The Million Lives Collective (MLC) and the Judith Neilson Foundation have launched a new grant program aimed at accelerating collaborative innovations that improve health, equity and climate resilience in rapidly growing African cities.
The African Cities Innovation Fund (ACIF), announced at the International Development Innovation Alliance’s Global Summit in Nairobi, will open for applications in Spring 2026. The fund will award pairs of African innovators up to $75,000 in flexible grants to design and test solutions that address the continent’s most pressing urban challenges including extreme heat, air pollution, inadequate sanitation, rising climate-related health risks, and barriers to essential services.

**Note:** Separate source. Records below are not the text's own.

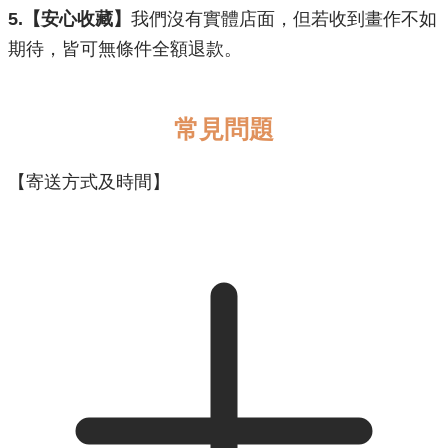
5.【安心收藏】
我們沒有實體店面，但若收到畫作不如
期待，皆可無條件全額退款。
常見問題
【寄送方式及時間】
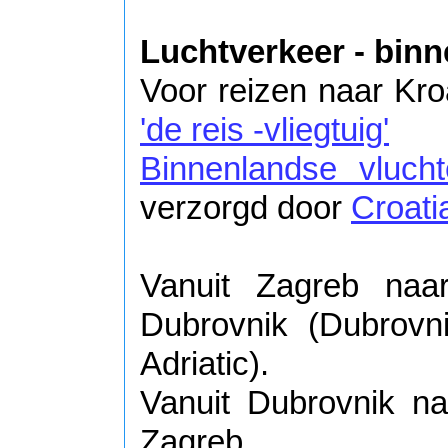
Luchtverkeer - bin
Voor reizen naar Kroa
'de reis -vliegtuig'
Binnenlandse vluch
verzorgd door
Croatia
Vanuit Zagreb naar
Dubrovnik (Dubrovni
Adriatic).
Vanuit Dubrovnik naa
Zagreb.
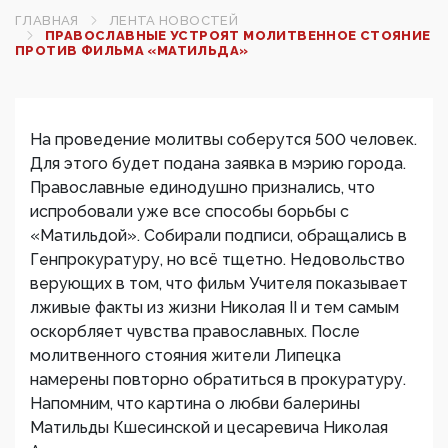
ГЛАВНАЯ
ЛЕНТА НОВОСТЕЙ
ПРАВОСЛАВНЫЕ УСТРОЯТ МОЛИТВЕННОЕ СТОЯНИЕ
ПРОТИВ ФИЛЬМА «МАТИЛЬДА»
На проведение молитвы соберутся 500 человек.
Для этого будет подана заявка в мэрию города.
Православные единодушно признались, что
испробовали уже все способы борьбы с
«Матильдой». Собирали подписи, обращались в
Генпрокуратуру, но всё тщетно. Недовольство
верующих в том, что фильм Учителя показывает
лживые факты из жизни Николая II и тем самым
оскорбляет чувства православных. После
молитвенного стояния жители Липецка
намерены повторно обратиться в прокуратуру.
Напомним, что картина о любви балерины
Матильды Кшесинской и цесаревича Николая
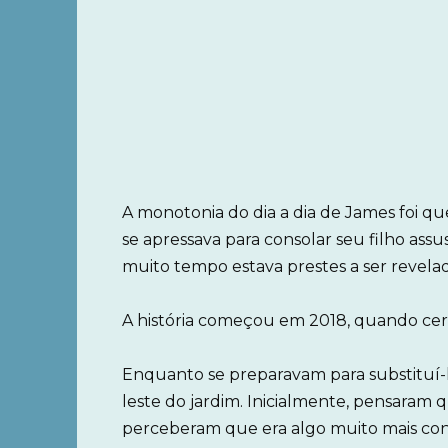
A monotonia do dia a dia de James foi q
se apressava para consolar seu filho as
muito tempo estava prestes a ser revela
A história começou em 2018, quando cervo
Enquanto se preparavam para substituí-l
leste do jardim. Inicialmente, pensaram q
perceberam que era algo muito mais con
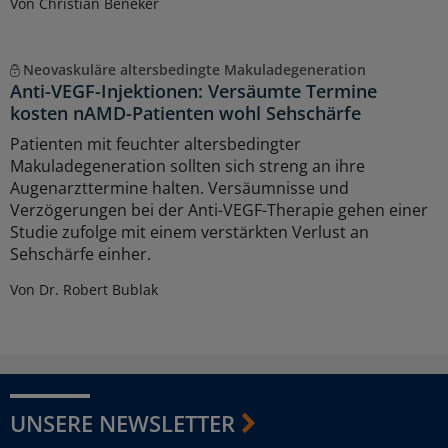
Von Christian Beneker
Neovaskuläre altersbedingte Makuladegeneration
Anti-VEGF-Injektionen: Versäumte Termine
kosten nAMD-Patienten wohl Sehschärfe
Patienten mit feuchter altersbedingter
Makuladegeneration sollten sich streng an ihre
Augenarzttermine halten. Versäumnisse und
Verzögerungen bei der Anti-VEGF-Therapie gehen einer
Studie zufolge mit einem verstärkten Verlust an
Sehschärfe einher.
Von Dr. Robert Bublak
UNSERE NEWSLETTER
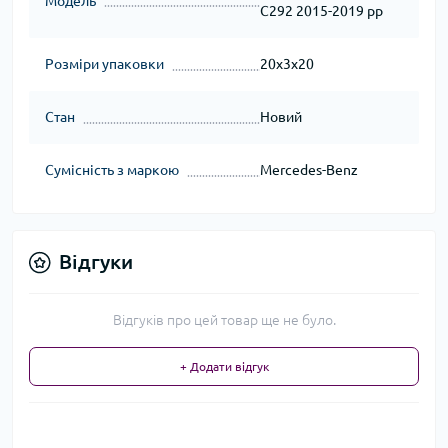
Модель
C292 2015-2019 рр
Розміри упаковки
20x3x20
Стан
Новий
Сумісність з маркою
Mercedes-Benz
Відгуки
Відгуків про цей товар ще не було.
+ Додати відгук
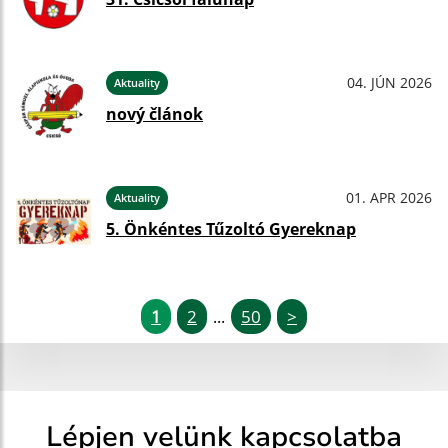
04. JÚN 2026
Aktuality
nový článok
01. APR 2026
Aktuality
5. Önkéntes Tűzoltó Gyereknap
1
2
50
>
...
Lépjen velünk kapcsolatba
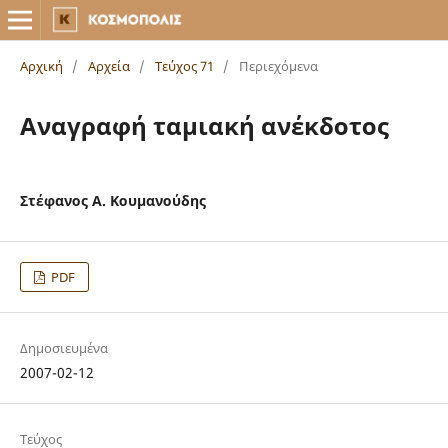
Αρχική
/
Αρχεία
/
Τεύχος 71
/
Περιεχόμενα
Αναγραφή ταμιακή ανέκδοτος
Στέφανος Α. Κουμανούδης
PDF
Δημοσιευμένα
2007-02-12
Τεύχος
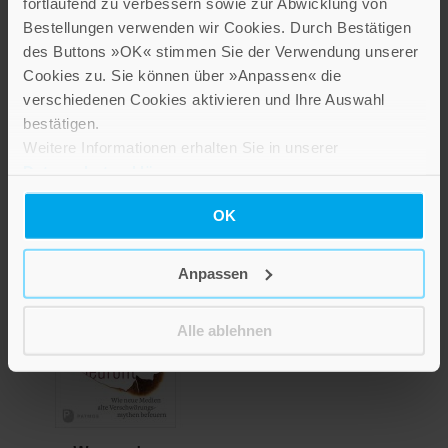
fortlaufend zu verbessern sowie zur Abwicklung von
Bestellungen verwenden wir Cookies. Durch Bestätigen
des Buttons »OK« stimmen Sie der Verwendung unserer
Cookies zu. Sie können über »Anpassen« die
Hörbuch »Islam in der
verschiedenen Cookies aktivieren und Ihre Auswahl
Krise«
bestätigen.
Weitere Informationen erhalten Sie in unserer
Datenschutzerklärung
.
19,00 €
Inkl. 7% MwSt.
,
exkl.
Versandkosten
OK
Anpassen
Alle ablehnen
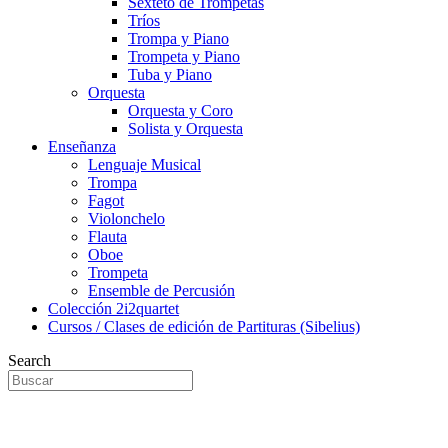
Sexteto de Trompetas
Tríos
Trompa y Piano
Trompeta y Piano
Tuba y Piano
Orquesta
Orquesta y Coro
Solista y Orquesta
Enseñanza
Lenguaje Musical
Trompa
Fagot
Violonchelo
Flauta
Oboe
Trompeta
Ensemble de Percusión
Colección 2i2quartet
Cursos / Clases de edición de Partituras (Sibelius)
Search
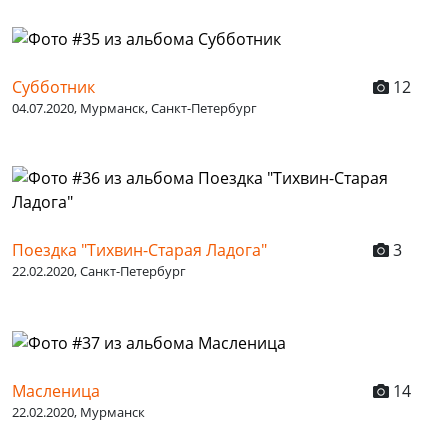
Субботник
12
04.07.2020, Мурманск, Санкт-Петербург
Поездка "Тихвин-Старая Ладога"
3
22.02.2020, Санкт-Петербург
Масленица
14
22.02.2020, Мурманск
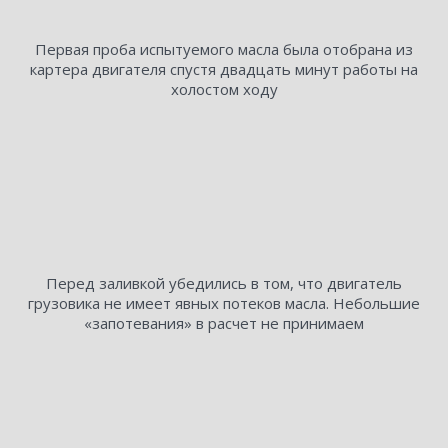
​Первая проба испытуемого масла была отобрана из
картера двигателя спустя двадцать минут работы на
холостом ходу
Перед заливкой убедились в том, что двигатель
грузовика не имеет явных потеков масла. Небольшие
«запотевания» в расчет не принимаем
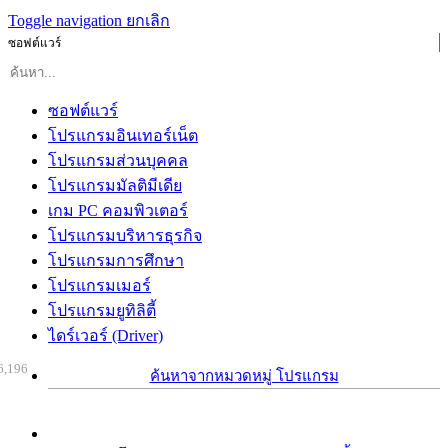
Toggle navigation
ยกเลิก
ซอฟต์แวร์
ซอฟต์แวร์
โปรแกรมอินเทอร์เน็ต
โปรแกรมส่วนบุคคล
โปรแกรมมัลติมีเดีย
เกม PC คอมพิวเตอร์
โปรแกรมบริหารธุรกิจ
โปรแกรมการศึกษา
โปรแกรมเมอร์
โปรแกรมยูทิลิตี้
ไดร์เวอร์ (Driver)
6,196
ค้นหาจากหมวดหมู่ โปรแกรม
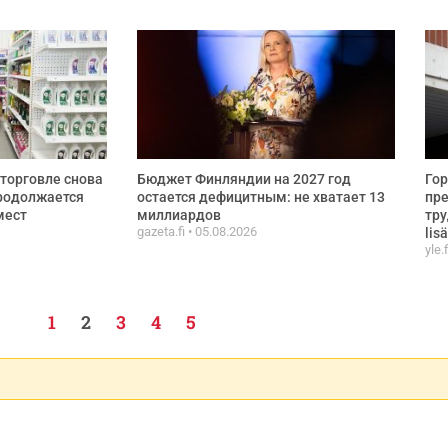
торговле снова
Бюджет Финляндии на 2027 год
Гор
продолжается
остается дефицитным: не хватает 13
пре
мест
миллиардов
тру
gazeta.fi
05.08.2026
lisä
yle.
1
2
3
4
5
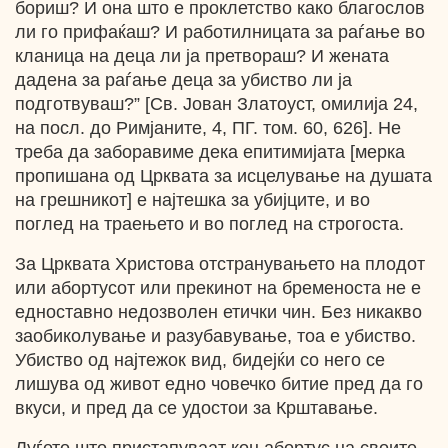
бориш? И она што е проклетство како благослов
ли го прифаќаш? И работилницата за раѓање во
кланица на деца ли ја претвораш? И жената
дадена за раѓање деца за убиство ли ја
подготвуваш?” [Св. Јован Златоуст, омилија 24,
на посл. до Римјаните, 4, ПГ. том. 60, 626]. Не
треба да заборавиме дека епитимијата [мерка
пропишана од Црквата за исцелување на душата
на грешникот] е најтешка за убијците, и во
поглед на траењето и во поглед на строгоста.
За Црквата Христова отстранувањето на плодот
или абортусот или прекинот на бременоста не е
едноставно недозволен етички чин. Без никакво
заобиколување и разубавување, тоа е убиство.
Убиство од најтежок вид, бидејќи со него се
лишува од живот едно човечко битие пред да го
вкуси, и пред да се удостои за Крштавање.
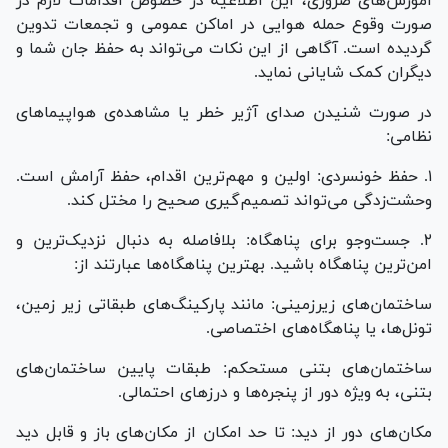
آموزش‌های ضروری، این اطلاعیه در خصوص اقدامات لازم در
صورت وقوع حمله هوایی در اماکن عمومی و تجمعات تدوین
گردیده است. آگاهی از این نکات می‌تواند به حفظ جان شما و
دیگران کمک شایانی نماید.
در صورت شنیدن صدای آژیر خطر یا مشاهده‌ی هواپیما‌های
نظامی:
۱. حفظ خونسردی: اولین و مهم‌ترین اقدام، حفظ آرامش است.
وحشت‌زدگی می‌تواند تصمیم‌گیری صحیح را مختل کند.
۲. جست‌و‌جو برای پناهگاه: بلافاصله به دنبال نزدیک‌ترین و
امن‌ترین پناهگاه باشید. بهترین پناهگاه‌ها عبارتند از:
ساختمان‌های زیرزمینی: مانند پارکینگ‌های طبقاتی زیر زمین،
تونل‌ها، یا پناهگاه‌های اختصاصی.
ساختمان‌های بتنی مستحکم: طبقات پایین ساختمان‌های
بتنی، به ویژه دور از پنجره‌ها و درز‌های احتمالی.
مکان‌های دور از دید: تا حد امکان از مکان‌های باز و قابل دید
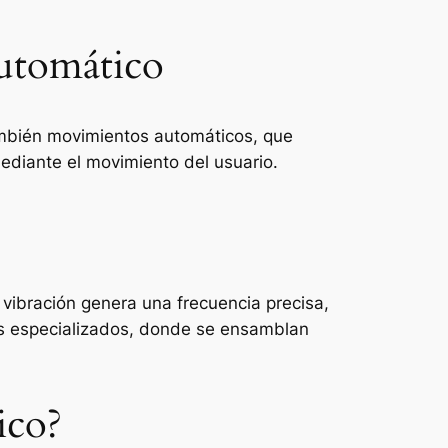
automático
ambién movimientos automáticos, que
ediante el movimiento del usuario.
 vibración genera una frecuencia precisa,
ios especializados, donde se ensamblan
ico?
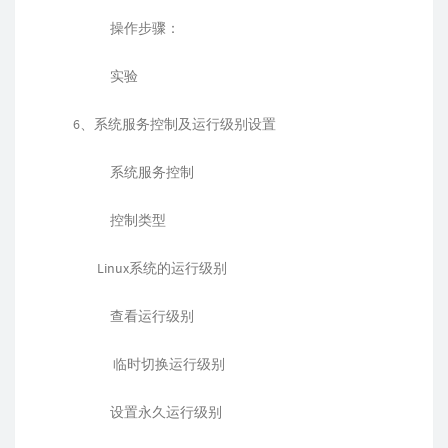
操作步骤：
实验
6、系统服务控制及运行级别设置
系统服务控制
控制类型
Linux系统的运行级别
查看运行级别
临时切换运行级别
设置永久运行级别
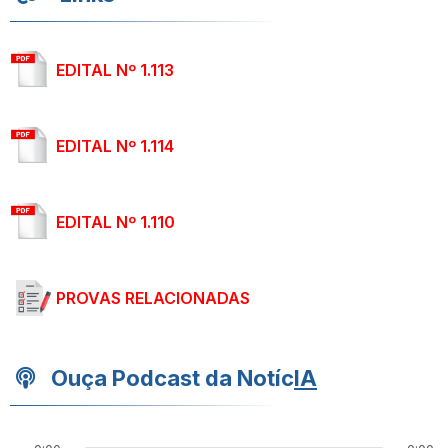
EDITAL Nº 1.113
EDITAL Nº 1.114
EDITAL Nº 1.110
PROVAS RELACIONADAS
Ouça Podcast da Notíc
IA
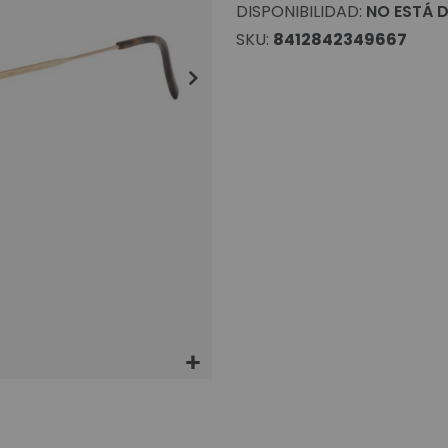
DISPONIBILIDAD:
NO ESTÁ D
SKU
8412842349667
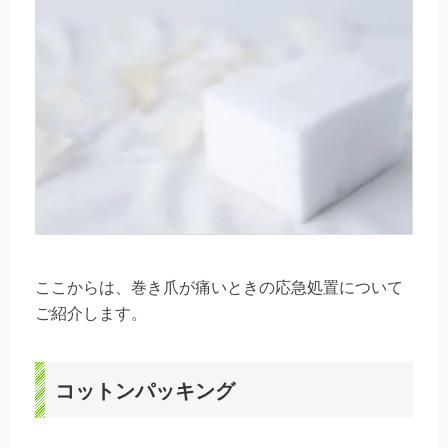
ここからは、巻き爪が痛いときの応急処置について
ご紹介します。
コットンパッキング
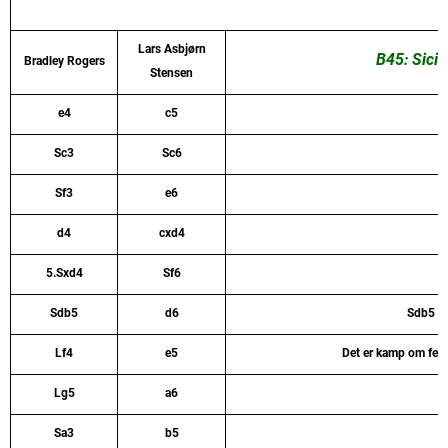
Lars Asbjørn
B45: Sicil
Bradley Rogers
Stensen
e4
c5
Sc3
Sc6
Sf3
e6
d4
cxd4
5.Sxd4
Sf6
Sdb5
d6
Sdb5 hi
Lf4
e5
Det er kamp om felte
Lg5
a6
Sa3
b5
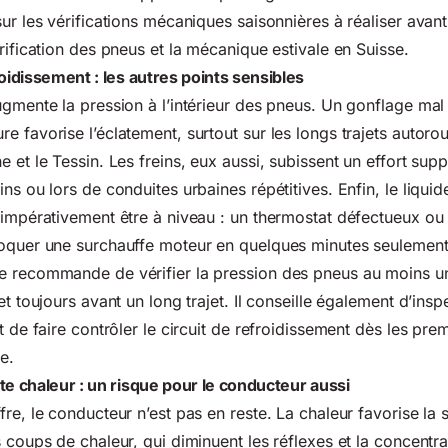
ur les vérifications mécaniques saisonnières à réaliser avant 
érification des pneus et la mécanique estivale en Suisse
.
roidissement : les autres points sensibles
ugmente la pression à l’intérieur des pneus. Un gonflage mal
 favorise l’éclatement, surtout sur les longs trajets autorou
 et le Tessin. Les freins, eux aussi, subissent un effort sup
ns ou lors de conduites urbaines répétitives. Enfin, le liquid
 impérativement être à niveau : un thermostat défectueux ou 
voquer une surchauffe moteur en quelques minutes seulement
e recommande de vérifier la pression des pneus au moins un
et toujours avant un long trajet. Il conseille également d’inspe
t de faire contrôler le circuit de refroidissement dès les pre
e.
te chaleur : un risque pour le conducteur aussi
fre, le conducteur n’est pas en reste. La chaleur favorise la
s coups de chaleur, qui diminuent les réflexes et la concentr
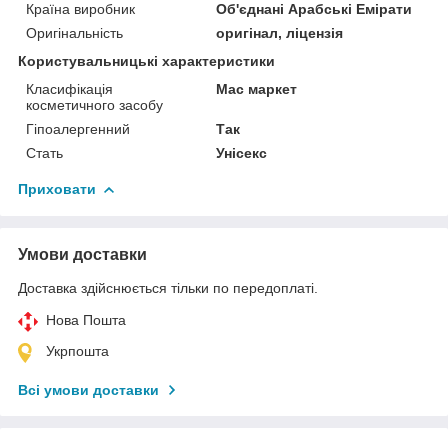
Країна виробник
Об'єднані Арабські Емірати
Оригінальність
оригінал, ліцензія
Користувальницькі характеристики
Класифікація
Мас маркет
косметичного засобу
Гіпоалергенний
Так
Стать
Унісекс
Приховати
Умови доставки
Доставка здійснюється тільки по передоплаті.
Нова Пошта
Укрпошта
Всі умови доставки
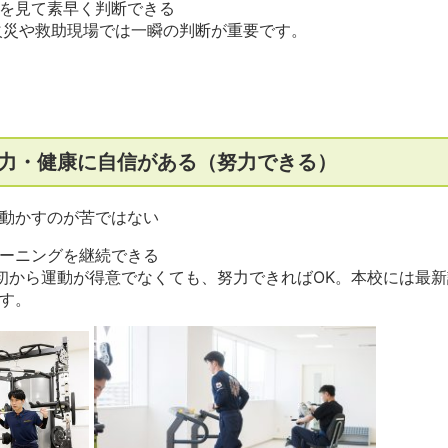
を見て素早く判断できる
火災や救助現場では一瞬の判断が重要です。
力・健康に自信がある（努力できる）
動かすのが苦ではない
ーニングを継続できる
初から運動が得意でなくても、努力できればOK。本校には最
す。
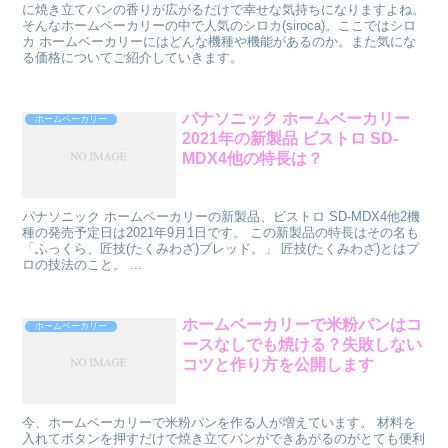
に焼き立てパンの香りが広がるだけで幸せな気持ちになりますよね。
そんなホームベーカリーの中で人気のシロカ(siroca)。ここではシロ
カ ホームベーカリーにはどんな機種や機能があるのか。また気にな
る価格についてご紹介していきます。
パナソニック ホームベーカリー
ホームベーカリー
2021年の新製品 ビストロ SD-
MDX4他の特長は？
パナソニック ホームベーカリーの新製品、ビストロ SD-MDX4他2機
種の発売予定日は2021年9月1日です。 この新製品の特長はその名も
「ふっくら、匠技(たくみわざ)ブレッド。」 匠技(たくみわざ)とはプ
ロの技法のこと。 ...
ホームベーカリーで米粉パンはコ
ホームベーカリー
ースなしでも焼ける？失敗しない
コツと作り方を公開します
今、ホームベーカリーで米粉パンを作る人が増えています。 材料を
入れてボタンを押すだけで焼き立てパンができあがるのがとても便利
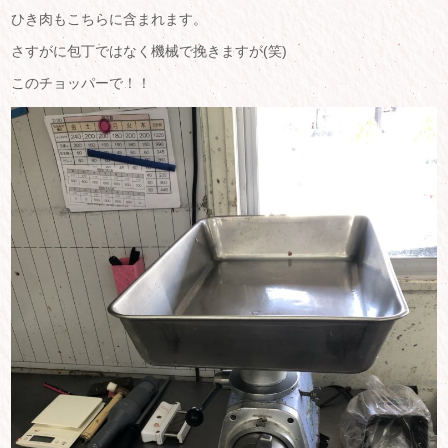
ひき肉もこちらに含まれます。
さすがに包丁ではなく機械で挽きますが(笑)
このチョッパーで！！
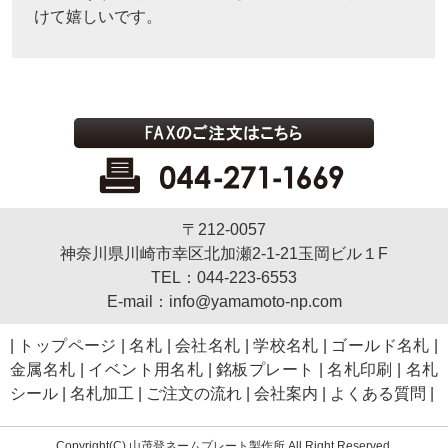
けて嬉しいです。
〒212-0057
神奈川県川崎市幸区北加瀬2-1-21玉岡ビル１F
TEL：044-223-6553
E-mail：info@yamamoto-np.com
|
トップページ
|
名札
|
会社名札
|
学校名札
|
ゴールド名札
|
金属名札
|
イベント用名札
|
銘板プレート
|
名札印刷
|
名札
シール
|
名札加工
|
ご注文の流れ
|
会社案内
|
よくある質問
|
Copyright(C) 山茂登ネームプレート製作所 All Right Reserved.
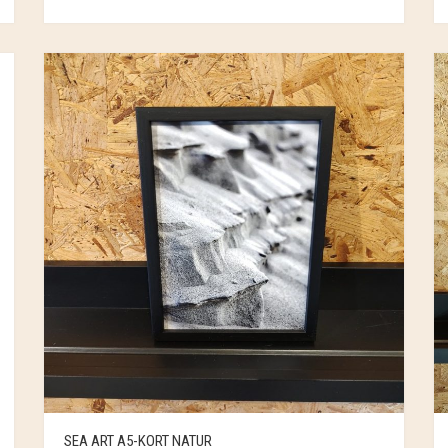
SEA ART A5-KORT NATUR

Announcing the fund, Abi Taylor, Innovation Lead at the Judith Neilson Foundation, said,
“African cities are growing at a dramatic pace, creating huge opportunity, challenge and change. Ensuring that cities are places where people can thrive calls for imagination, ambition, innovation and collaboration.”
Beyond funding, ACIF awardees will receive targeted technical assistance, including coaching, partnership-building support, and direct engagement with global development leaders through IDIA’s Collaboration Lab, ‘Collaborative Scaling for Exponential Impact.’
MLC is currently building a pipeline of proven, scale-ready innovations that improve the health and wellbeing of urban residents. A call for new members will be issued in January 2026.
Jite Phido, Senior Program Manager at MLC and Results for Development, noted that innovators across the continent are already transforming urban health outcomes
“Communities are finding new ways to improve mobility, expand access to essential services, create safe public spaces, and build resilience to climate and economic shocks. Our upcoming call will help identify these efforts and amplify pathways for exponential impact through collaboration.”
Since 2019, the MLC has worked to identify and advance high-impact development solutions. Its collaboration grants—supported by the Bayer Foundation and the Gates Foundation—have shown strong potential for accelerating impact in areas such as health systems strengthening and women’s economic empowerment.
Edwin Muroki of 4Life Solutions Kenya, which participated in MLC’s women’s economic empowerment collaboration grants, said the new fund is timely for scaling health-impact innovations.
“Urban impact in Africa depends on partnerships that strengthen community trust, support behaviour change, and ensure that proven solutions can be delivered effectively at scale.”
ACIF will build on this evidence base, strengthening collaborative models that help innovators expand into new cities, reduce risk, and maintain quality across diverse contexts—even amid shrinking aid budgets.
African organizations working on circular production, climate-resilient infrastructure, youth mobility, digital equity, public health, and community wellbeing are encouraged to express their interest through the MLC website.